2021 Convention: AFN celebrates 50 years of ANCSA

By Jenni Monet
There were no crowds of village delegates to mark a major milestone for the Alaska Federation of Natives at its annual convention.  For the second straight year, the conference was held virtually due to the coronavirus.  The event typically draws thousands of Alaska Natives from across the state each year to either Anchorage or Fairbanks, the alternating hosts.
The theme this year “ANCSA at 50: Empowering the future” marks half a century since the Alaska Native Claims Settlement Act.  Signed into law by President Richard Nixon on December 18, 1971, ANCSA effectively extinguished aboriginal title to roughly 365 million acres of Alaska Native lands for $1 billion in compensation.
ANCSA also created 13 Native-owned regional corporations, today operating as 12, to serve as stewards over 44 million acres and an additional 200 or so other village corporations each with a mandate to return dividends to Alaska Native shareholders. 
Gail Schubert, President and CEO of the Bering Straits Native Corporation, was 15-years-old when ANCSA was enacted.  Raised in Unalakleet, Schubert said she remembers becoming a shareholder.  “And I had no idea what that meant,” she said and laughed.
Few Alaska Natives understood what it meant to suddenly be swept into a corporate structure. For one, it was novel compared to how Indigenous affairs had historically been managed in the Lower 48. There, Native nations and their economies were largely tethered to the federal government’s Bureau of Indian Affairs.  Under the Alaska Native Corporate structure, villages that opted-in to the ANCSA would be entitled to stock ownership of whatever commercial interests were linked to their respective regional and village corporations.

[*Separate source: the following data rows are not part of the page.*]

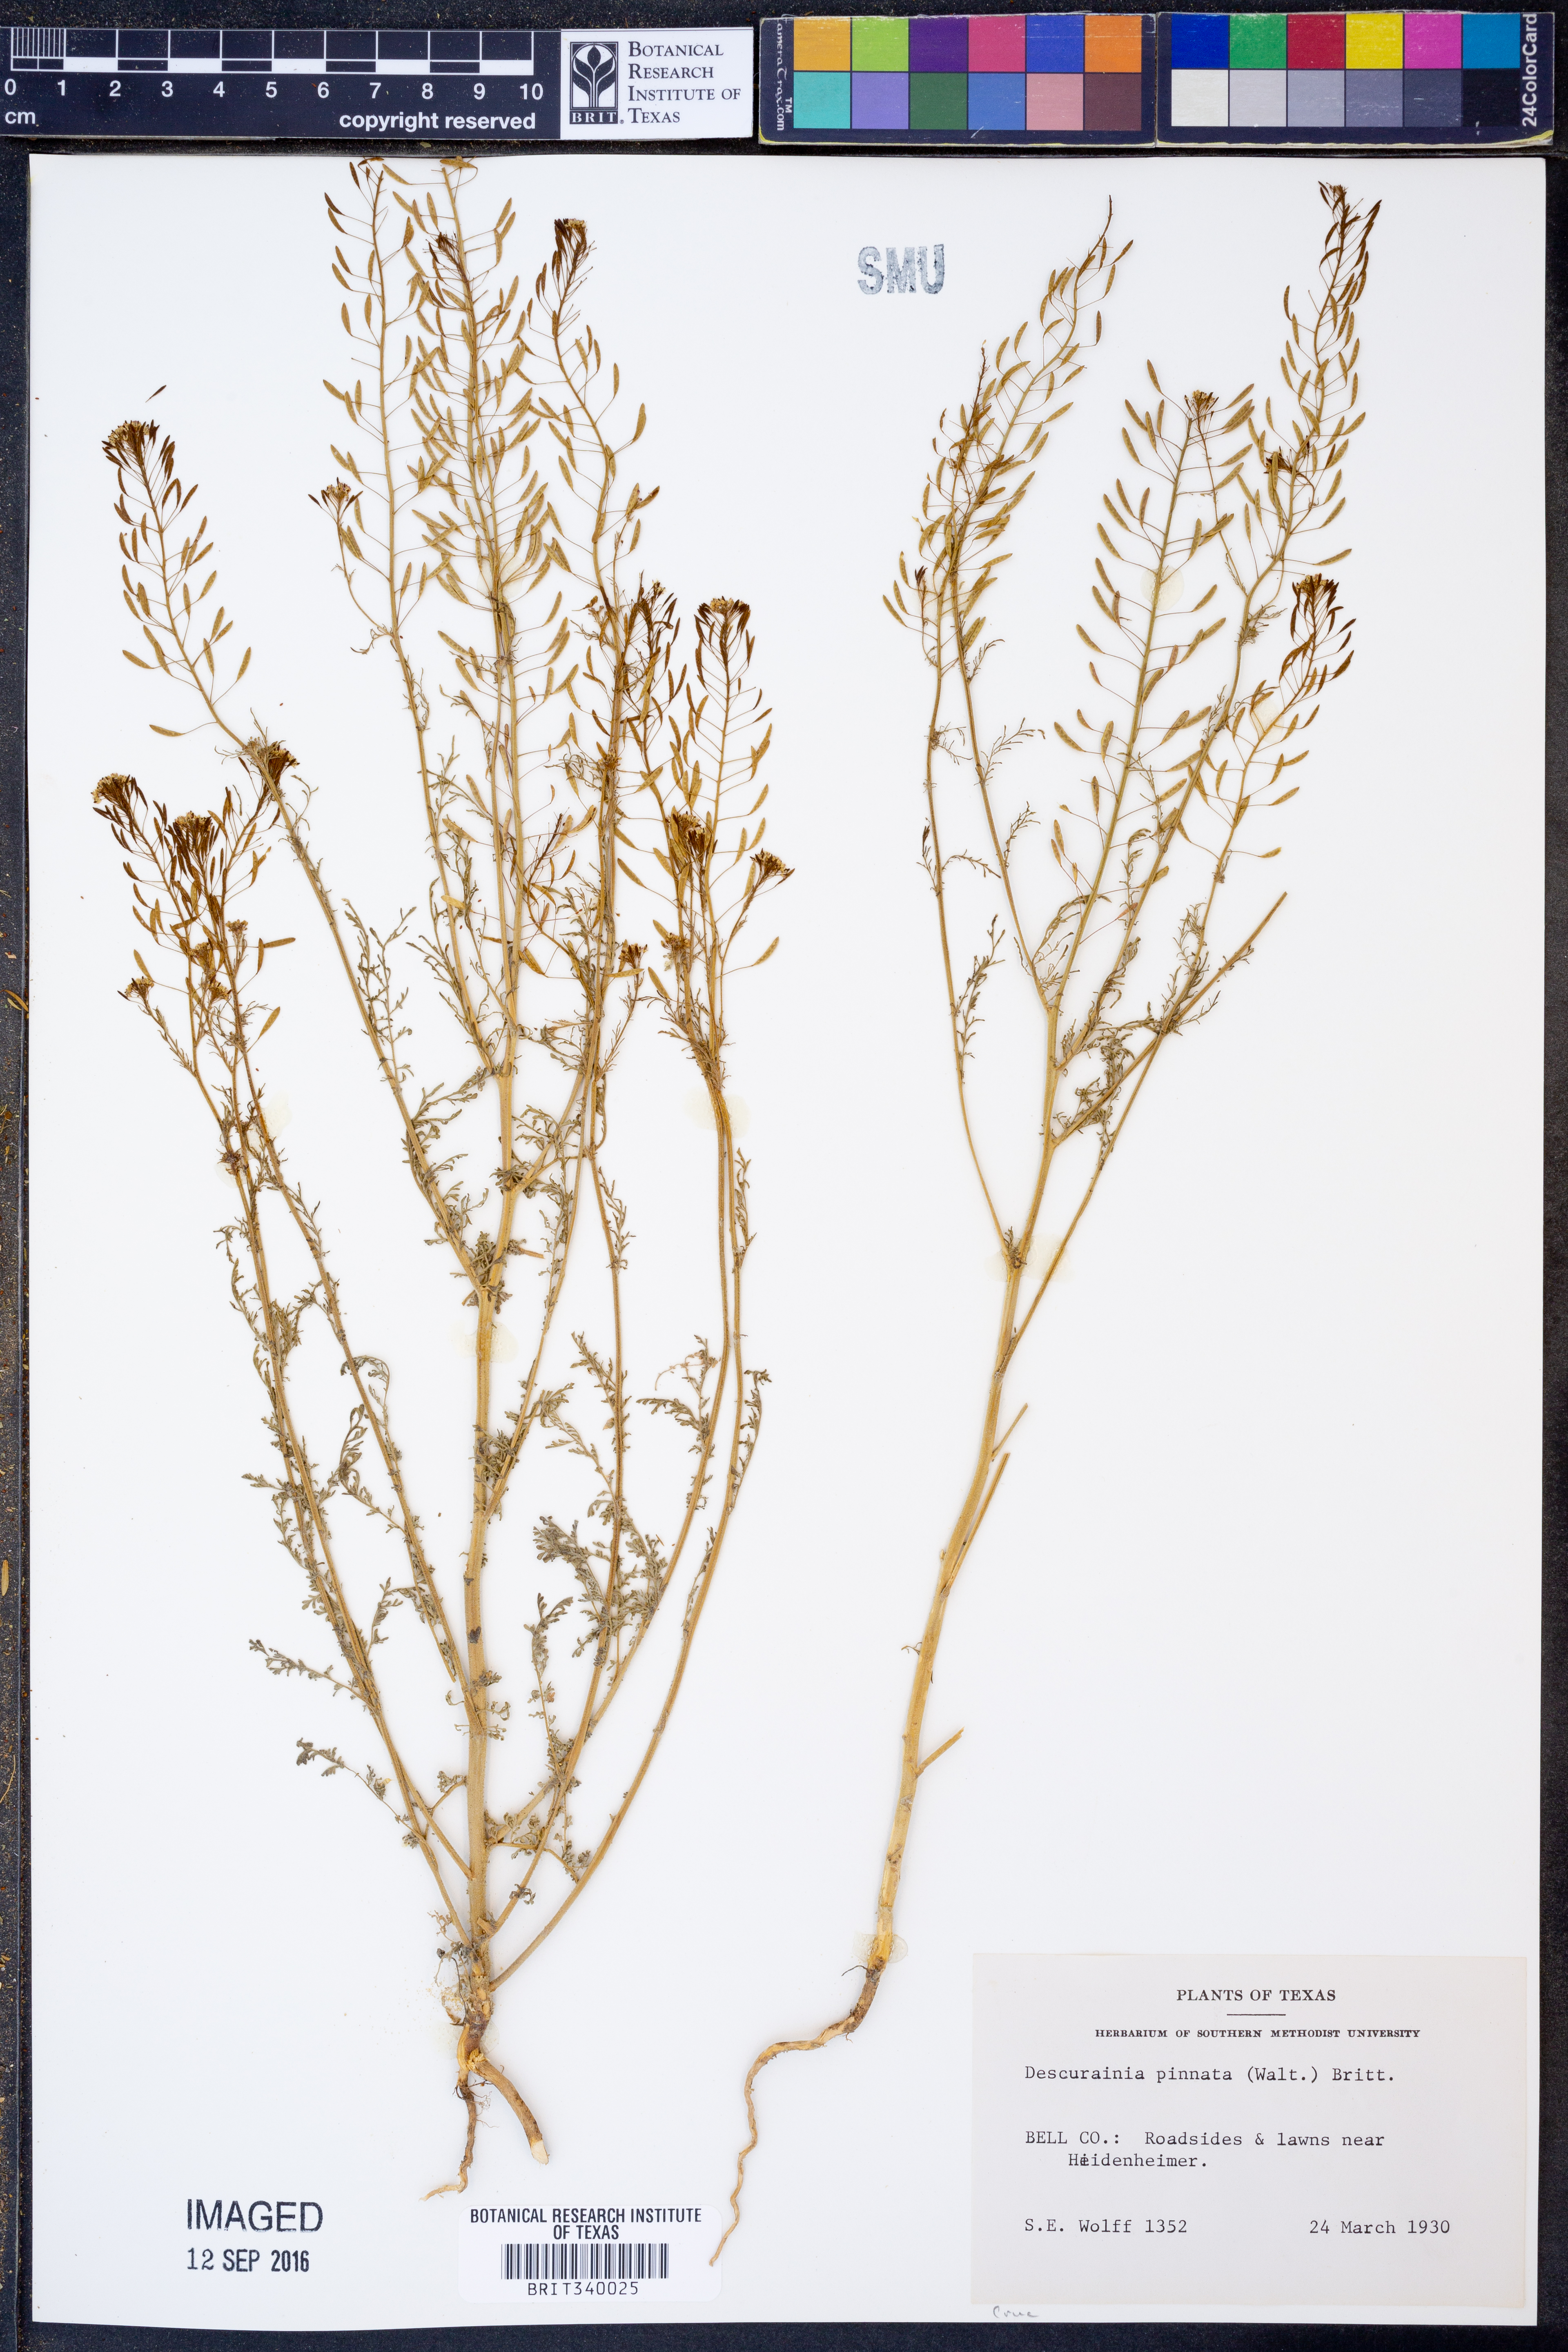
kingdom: Plantae
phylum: Tracheophyta
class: Magnoliopsida
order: Brassicales
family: Brassicaceae
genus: Descurainia
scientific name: Descurainia pinnata
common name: Western tansy mustard
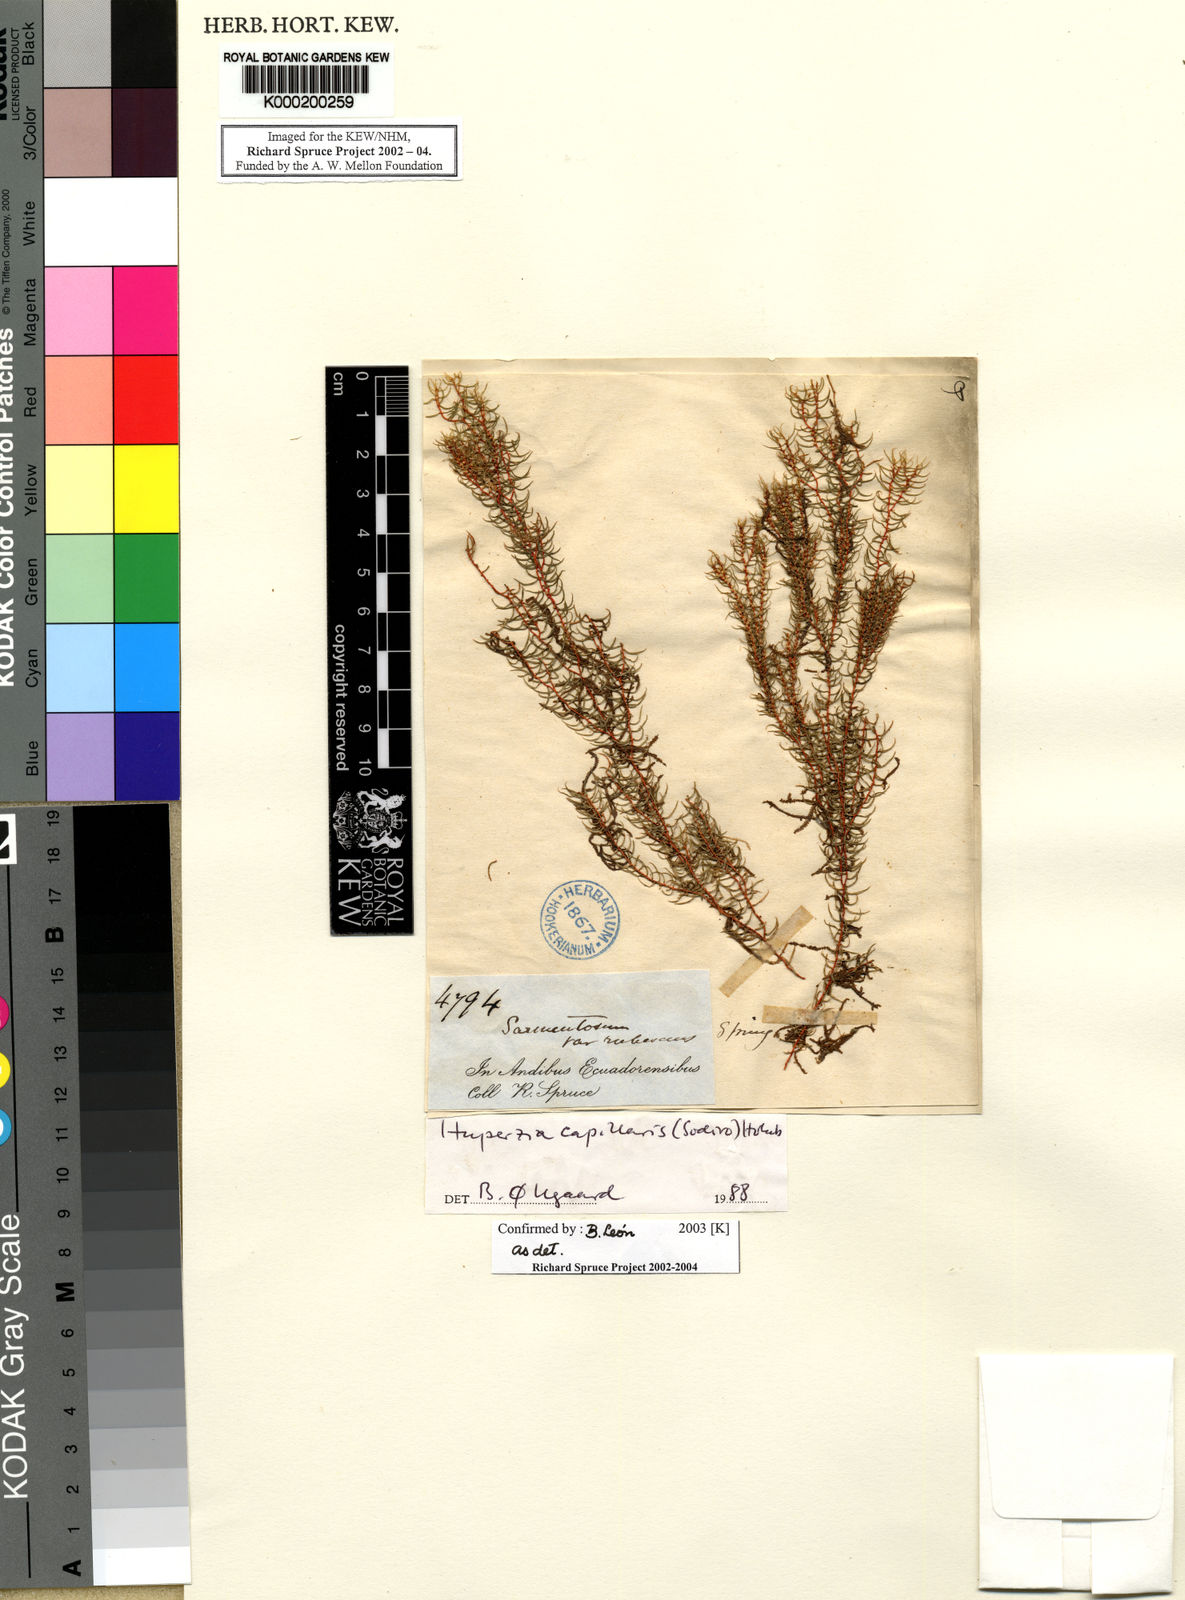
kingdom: Plantae
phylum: Tracheophyta
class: Lycopodiopsida
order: Lycopodiales
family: Lycopodiaceae
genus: Phlegmariurus
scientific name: Phlegmariurus capillaris
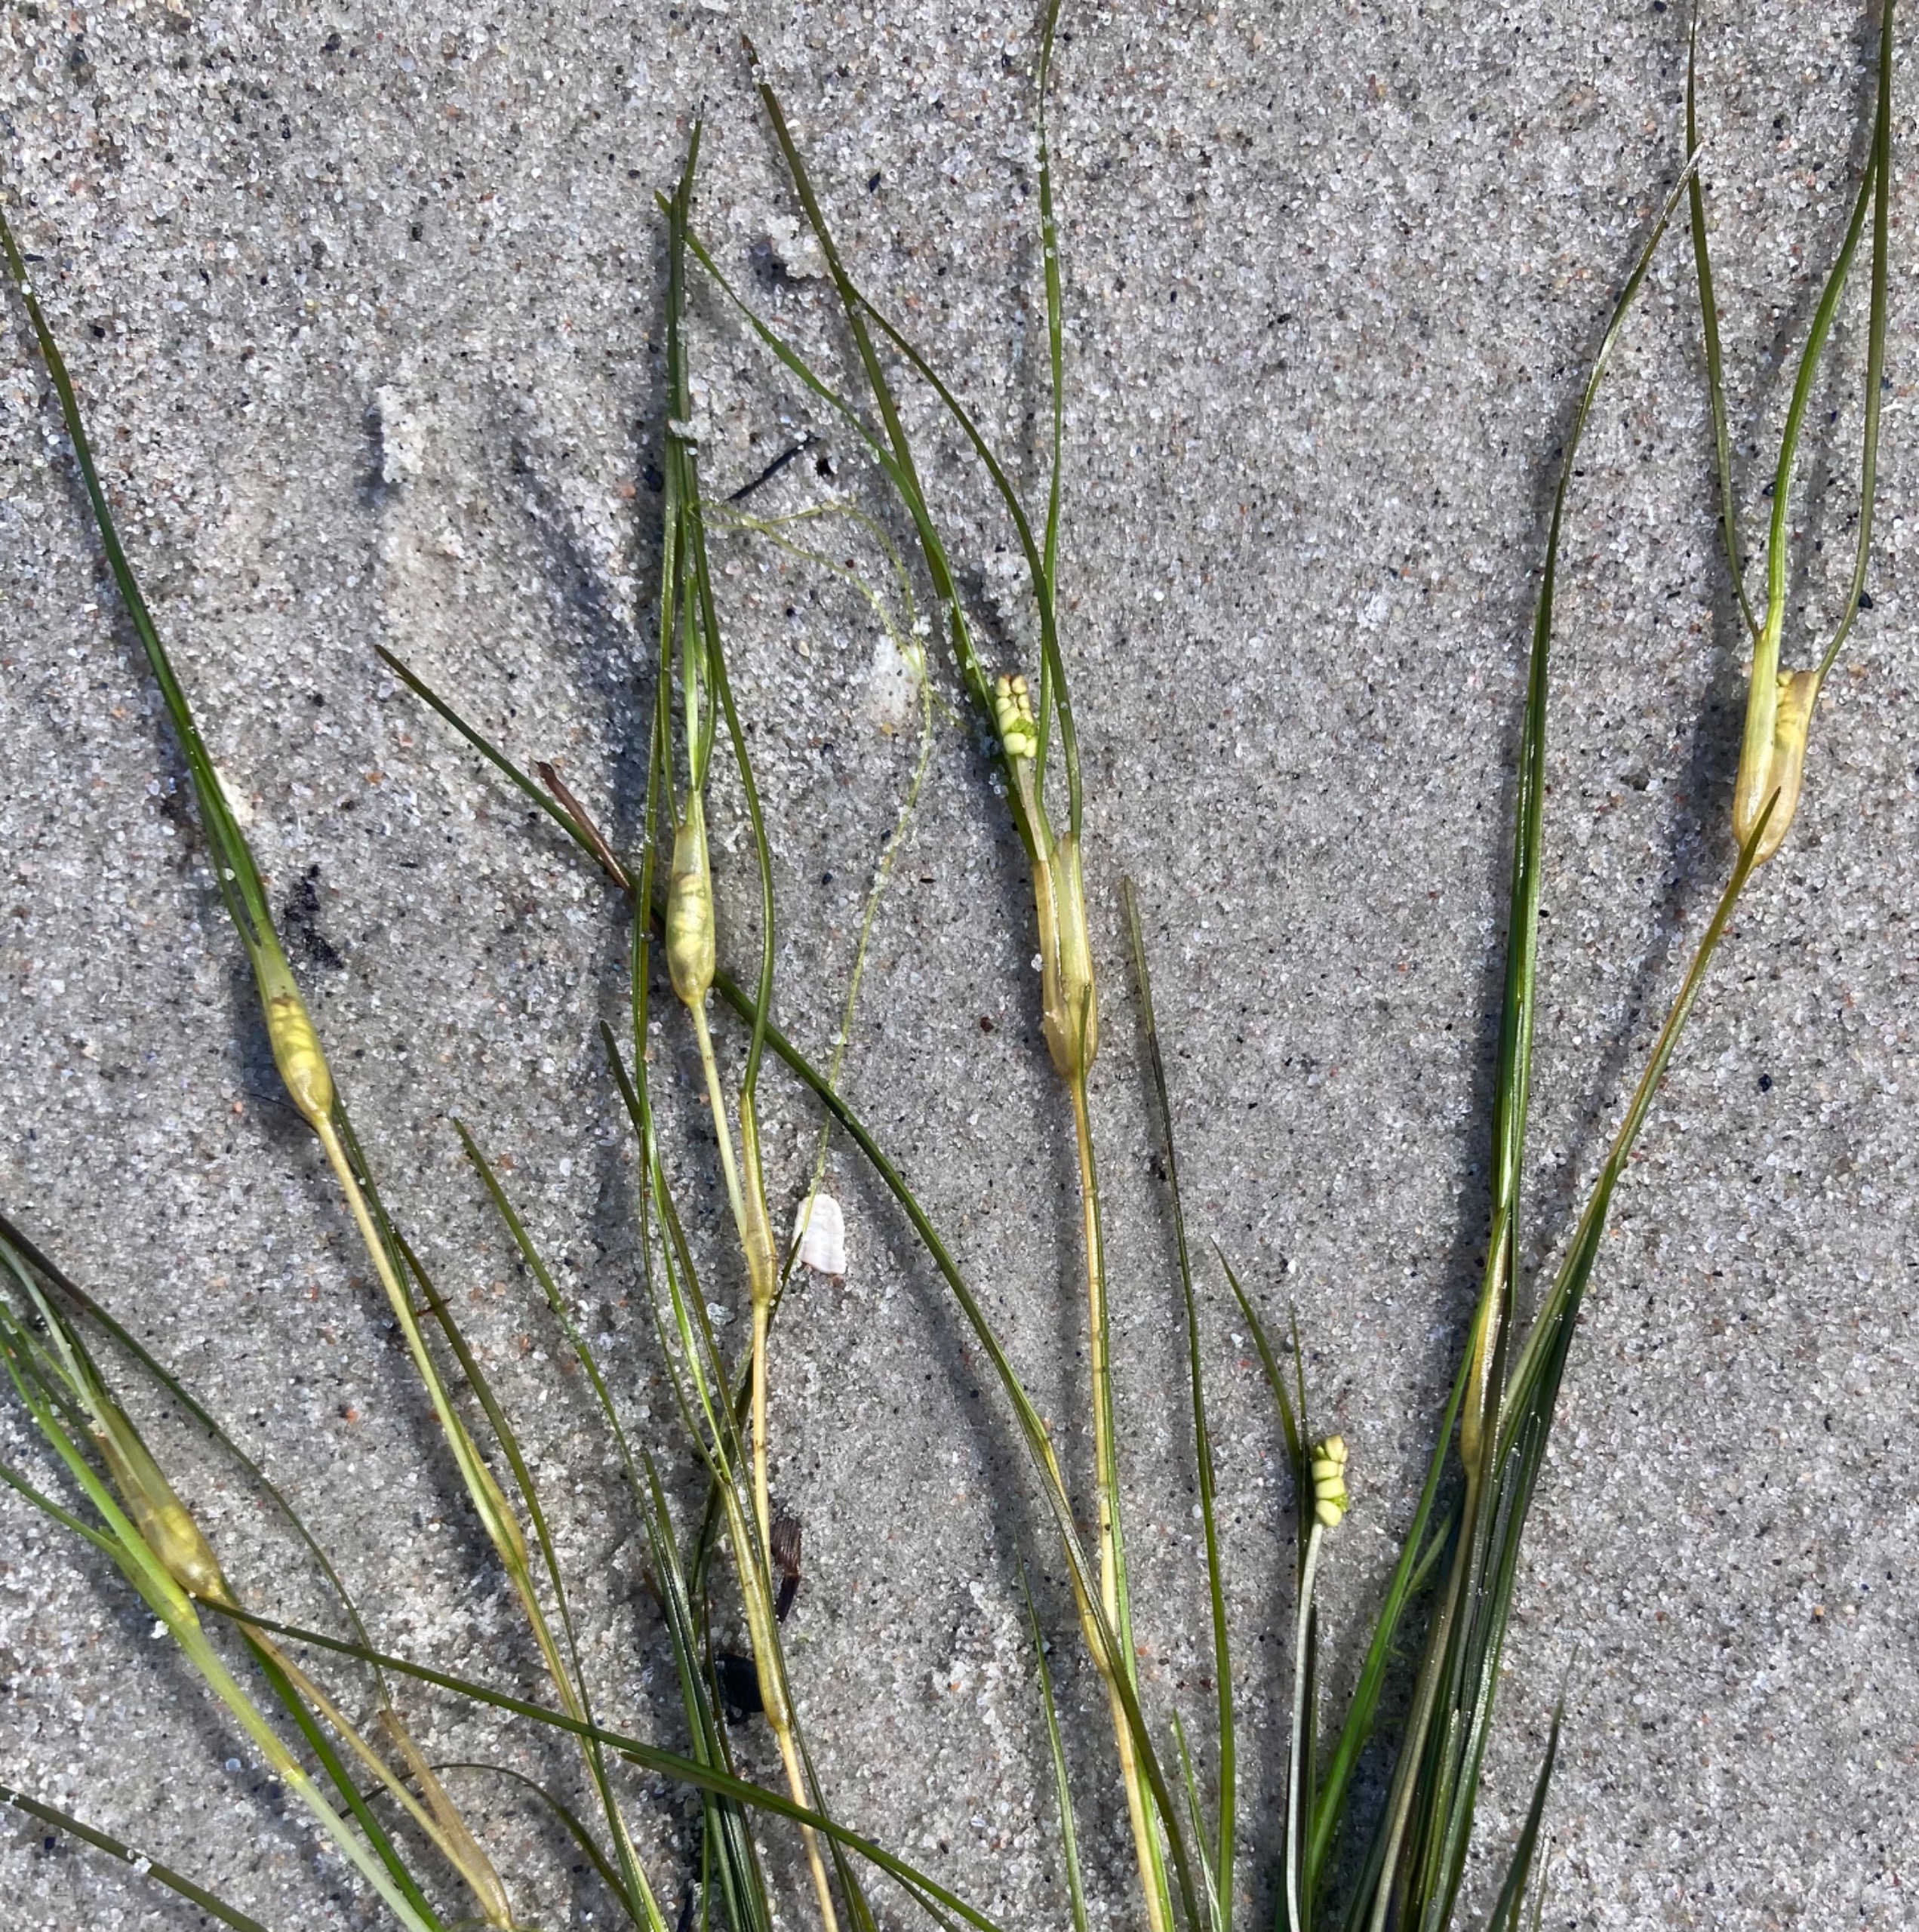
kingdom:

“What started as an experiment has become a source of empowerment,” touted U.S. Senator Lisa Murkowski who spoke virtually on Monday, Dec. 13, the first day of the AFN convention. 
To signal what the future may have in store for Alaska Natives, a panel of decorated military leaders closed out the start of the convention with an eye on the Bering Strait. “The Arctic is crucial to defending our homeland,” said Gen. Glen D. VanHerck, Commander, United States Northern Command and North American Aerospace Defense Command. “It is not oblivious to me that we have to collaborate with Indigenous Alaskans.”
Such messaging speaks directly to Schubert who helped lead BSNC to reclaim parts of Port Clarence. A historic gathering site of the region’s Indigenous people, Schubert adds the natural deep-water port carries economic opportunity for shareholders in developing the harbor as a potential “safe haven” for the increased marine traffic anticipated to pass through the warming Bering Strait and further north.
But while some have called the ANCSA a grand “experiment” for its deliberate departure by Congress from federal Indian policy, other opinions have criticized the legislation as not going far enough to protect the interests of Alaska Natives.  One example is that ANCSA does not guarantee subsistence rights for Alaska Natives which are largely regulated by the federal government. 
Interior Secretary Deb Haaland addressed the AFN on the convention’s second day, saying that the Department of Agriculture will soon begin consultations with Alaska Native tribes and regional corporations to discuss Alaska Native subsistence policy.
Despite such criticism Schubert said fifty years after ANCSA, ANCs like BSNC, are functioning as intended.  “We have a strong responsibility to our shareholders,” she said.